In private practice in 1905, Settle and Benjamin F. Booth represented Mary Morrison in a case challenging state law mandating segregation on street cars, although the judge ruled in favor of the state law. In 1900, Settle reported that "We have faced unreasoning prejudice. We have found, not our clients, but ourselves on trial, and not ourselves alone, but the whole race with us." In the early 1910s, Booker T. Washington wrote that Settle told Washington that as a lawyer he did not face discrimination from judges, lawyers, or juries.

In 1906 he, Robert Reed Church, M. L. Clay, and T. H. Hayes founded the Solvent Bank and Trust Company at 392 Beale Street in Memphis.

==Other activities==
He was an Episcopalian, and in Memphis attended Emmanuel Episcopal Church.

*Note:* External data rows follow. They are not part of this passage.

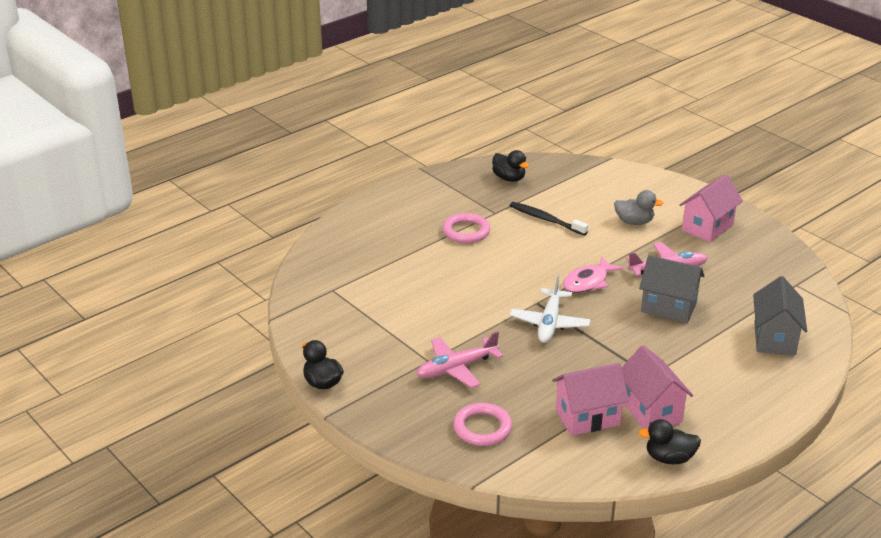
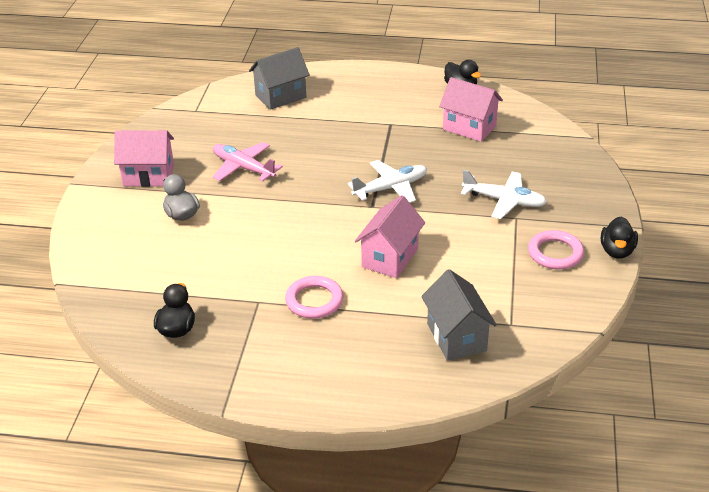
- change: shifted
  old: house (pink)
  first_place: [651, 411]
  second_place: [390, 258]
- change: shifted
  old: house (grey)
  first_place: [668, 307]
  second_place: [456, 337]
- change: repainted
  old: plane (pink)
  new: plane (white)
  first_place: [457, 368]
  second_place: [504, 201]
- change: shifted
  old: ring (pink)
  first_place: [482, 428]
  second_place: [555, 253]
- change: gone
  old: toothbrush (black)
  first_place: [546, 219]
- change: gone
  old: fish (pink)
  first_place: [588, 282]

In 1910, he helped organize a Memphis chapter of Sigma Pi Phi along with James Carroll Napier of Nashville. In Memphis, he was a member of a circle of African American elites which included Robert Church, his daughter Mary Church Terrell and her husband Robert Heberton Terrell, Roscoe Conkling Bruce, Charles F. Hookses, and Samuel A. McElwee. Settle was the first president of the National Negro Bar Association (NNBA), serving from 1905 until 1913. The NNBA was affiliated with the National Negro Business League which had been organized by Booker T. Washington.

On March 20, 1890, Settle married Fannie McCullough, director of music at Lemoyne Normal Institute. About that time the Settles lived on South Orleans Street.

==Death and family==
Settle died on August 21, 1915, in Memphis after a long illness. He had two sons, Josiah T. and Temoy. His sister, Cornelia A. married James Matthew Townsend in 1871.